From 2009-2013, she assisted in visiting wetlands throughout Maine, especially salt marshes, freshwater marshes, seeps, forested wetlands, land trust preserves, coastal reserves, coastal wetlands including eelgrass meadows and riverine / estuarine wetlands to pose as a model, or assist in capturing the beauty of Maine wetlands for the newsletters, formerly known as “Wetland Breaking News” and “Wetland News” for the nonprofit organization, ASWM with its HQ based in Maine. She had many admirers and fans.
As a shoreline assessment specialist, she conducted inventories on crabs, assessing whether they were alive or dead, and ate the dead ones. Sophie-Bea cultivated an interdisciplinary skill set over the years: she assisted in several phytoplankton tows in Feb-March 2018 in Cape Elizabeth, Maine; she assisted in a seaweed identification and macroalgae collection project (Southern Maine Community College, April-May 2018) especially at Kettle Cove State Park, Fort Williams State Park, and Two Lights State Park, where she assisted in sniffing seaweed and pulling rockweed away from rocks to identify a) crabs, b) red algaes, and c) periwinkles. Her love for the shoreline, careful footwork in deeper tide pools, and enthusiastic wading into the surf at Fort Williams Park (where dogs are allowed on the beach) were just a bonus.

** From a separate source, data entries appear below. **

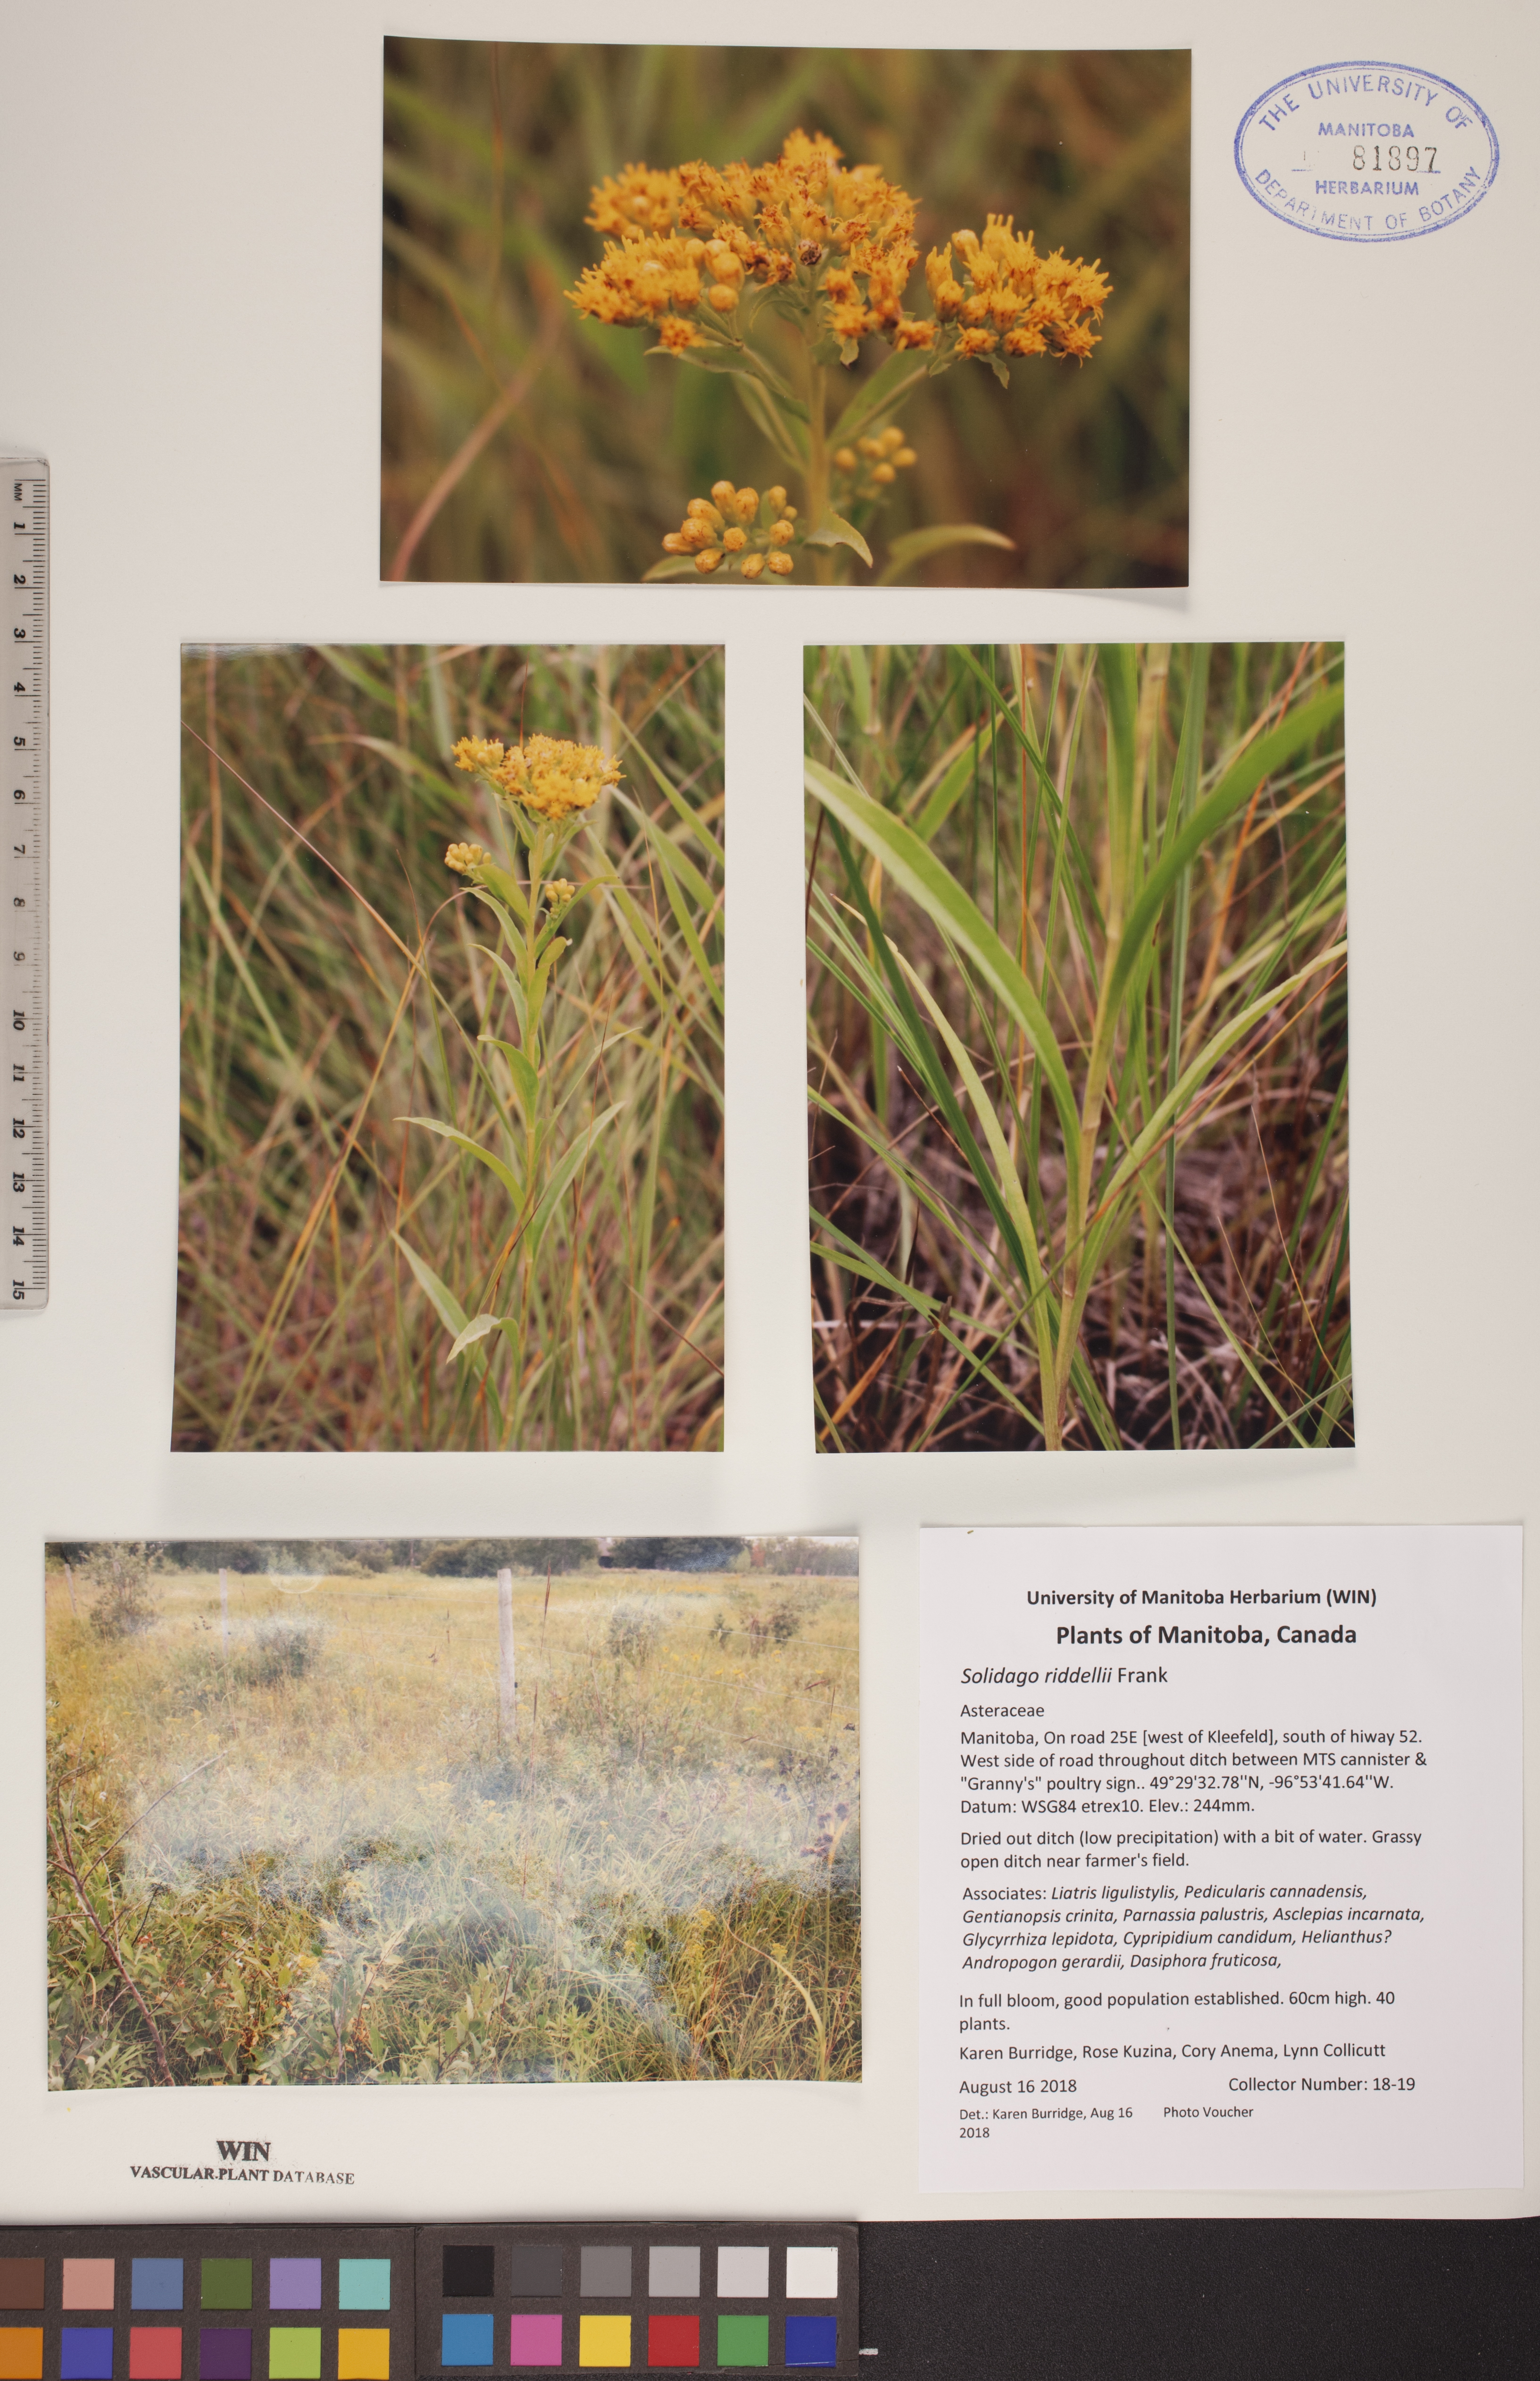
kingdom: Plantae
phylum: Tracheophyta
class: Magnoliopsida
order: Asterales
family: Asteraceae
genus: Solidago
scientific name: Solidago riddellii
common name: Riddell's goldenrod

At Fort Williams Park, the dog park— she told everyone she was a former circus performer who could jump through fire, survive thrombocytopenia and that one time she jacked deer—– and two HUGE St. Bernard Husky mixes, Tag and the Warden, became her bodyguards for three weeks after that unfortunate incident with a gang of standard poodles in the “leashless and lawless” section of the park. She’d walk between the two large St. Bernard Huskies like Lady Gaga with her bodyguards. But she was really Elizabeth Taylor in the form of a dachshund-pointer.
I loved her madly.
She fought a valiant battle with heart disease and congestive heart failure for over two years. But that did not stop her from living out wild mini adventures at least while on a 50′ cloth training leash and usually just in her back yard last summer and fall.
Theme Song lyrics: “Damn! I wish I was your guard dog.” and from Pearl Jam’s “Force of Nature,” “Understand She’s a Force of Nature / Contraband hiding deep inside her soul.”